Scaling & Retrieval
Before the pipeline: what scaling laws taught us.
Where It Started
Before SHGAT and GRU, there was a simpler question: can node retrieval be solved with embedding similarity alone? NB-01 and NB-02 are the origin story — the experiments that showed why a learned approach was necessary at all.
The earliest message passing experiment: a synthetic hypergraph with controlled structure. Validated that SHGAT-style attention could learn to weight neighbors by structural role, not just semantic similarity. Five nodes. Three capability levels. Gradient check passed.
The toy problem was intentionally small to verify the mathematics before investing in a full training pipeline. It served its purpose: message passing works in theory.
The retrieval baseline: given a user intent, retrieve the most similar workflow using cosine similarity over mean-pooled node embeddings. Tested at three scales: 50 workflows, 200 workflows, 1,000 workflows.

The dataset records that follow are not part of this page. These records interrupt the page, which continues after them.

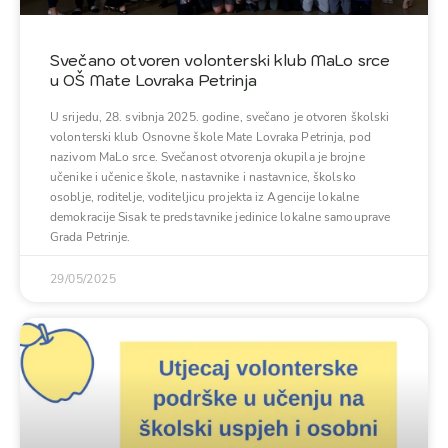
Svečano otvoren volonterski klub MaLo srce
u OŠ Mate Lovraka Petrinja
U srijedu, 28. svibnja 2025. godine, svečano je otvoren školski
volonterski klub Osnovne škole Mate Lovraka Petrinja, pod
nazivom MaLo srce. Svečanost otvorenja okupila je brojne
učenike i učenice škole, nastavnike i nastavnice, školsko
osoblje, roditelje, voditeljicu projekta iz Agencije lokalne
demokracije Sisak te predstavnike jedinice lokalne samouprave
Grada Petrinje.
29/05/2025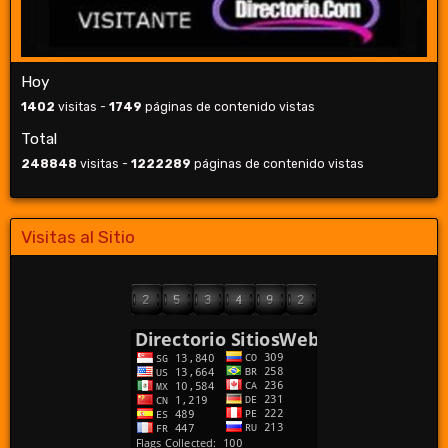
Hoy
1402
visitas -
1749
páginas de contenido vistas
Total
248848
visitas -
1222289
páginas de contenido vistas
Visitas al Sitio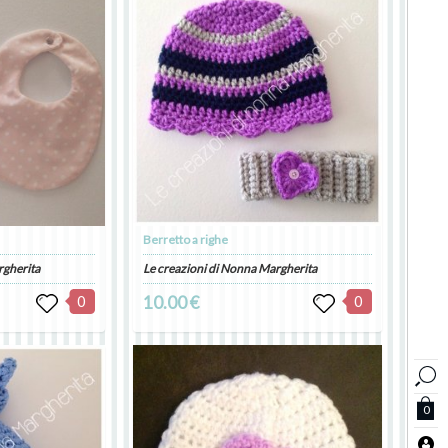
Berretto a righe
rgherita
Le creazioni di Nonna Margherita
0
10.00 €
0
0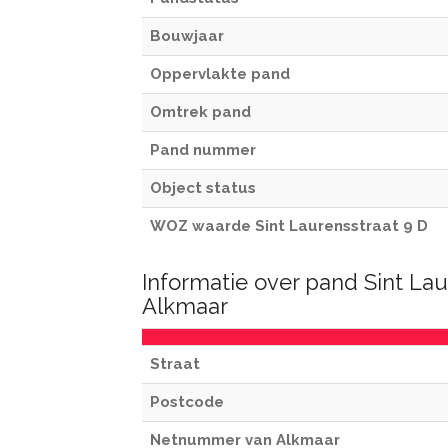
Bouwjaar
Oppervlakte pand
Omtrek pand
Pand nummer
Object status
WOZ waarde Sint Laurensstraat 9 D
Informatie over pand Sint Lau
Alkmaar
Straat
Postcode
Netnummer van Alkmaar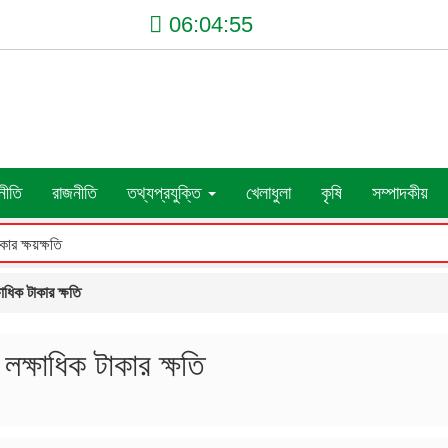
06:04:56
নীতি
রাজনীতি
তথ্যপ্রযুক্তি
খেলাধুলা
কৃষি
সম্পাদকীয়
ার ক্ষয়ক্ষতি
ষাধিক টাকার ক্ষতি
 লক্ষাধিক টাকার ক্ষতি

Retrieval accuracy degrades sub-linearly with scale — but it degrades. At 1,000 workflows, cosine similarity over flat embeddings plateaus. The problem is not the retrieval mechanism; it is that flat embeddings cannot encode the sequential structure of node co-execution. This is the gap SHGAT was designed to fill.
Retrieval finds the most similar past workflow. Prediction produces the next tool directly, conditioned on the current sequence. These are different problems with different failure modes. NB-01 and NB-02 proved that retrieval alone is insufficient; the GRU was built to predict.

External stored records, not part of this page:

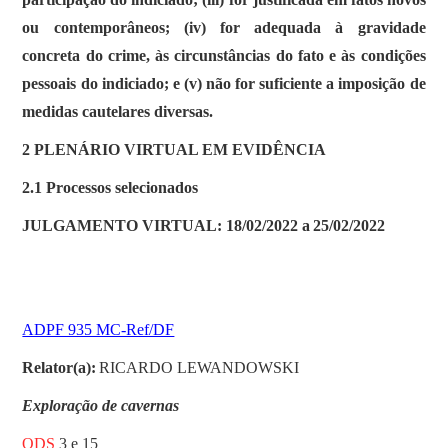
ou contemporâneos; (iv) for adequada à gravidade
concreta do crime, às circunstâncias do fato e às condições
pessoais do indiciado; e (v) não for suficiente a imposição de
medidas cautelares diversas.
2 PLENÁRIO VIRTUAL EM EVIDÊNCIA
2.1 Processos selecionados
JULGAMENTO VIRTUAL: 18/02/2022 a 25/02/2022
ADPF 935 MC-Ref/DF
Relator(a):
RICARDO LEWANDOWSKI
Exploração de cavernas
ODS
3 e 15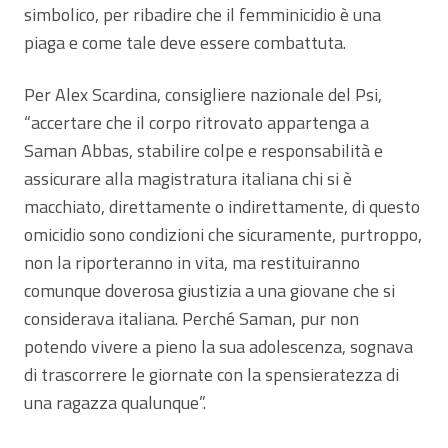
simbolico, per ribadire che il femminicidio è una
piaga e come tale deve essere combattuta.
Per Alex Scardina, consigliere nazionale del Psi,
“accertare che il corpo ritrovato appartenga a
Saman Abbas, stabilire colpe e responsabilità e
assicurare alla magistratura italiana chi si è
macchiato, direttamente o indirettamente, di questo
omicidio sono condizioni che sicuramente, purtroppo,
non la riporteranno in vita, ma restituiranno
comunque doverosa giustizia a una giovane che si
considerava italiana. Perché Saman, pur non
potendo vivere a pieno la sua adolescenza, sognava
di trascorrere le giornate con la spensieratezza di
una ragazza qualunque”.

The Gap That Motivated Everything
NB-02 showed that at 920 leaf nodes, a pair of nodes can have near-identical embeddings but very different usage contexts — and very different nodes can co-execute reliably in sequence. Pure cosine similarity cannot distinguish either case.
The decision to build SHGAT came from this: if you cannot retrieve the right tool by what it looks like, you need a model that knows where it fits — in the graph, in the sequence, in the hierarchy. That is what the full SHGAT + GRU pipeline provides.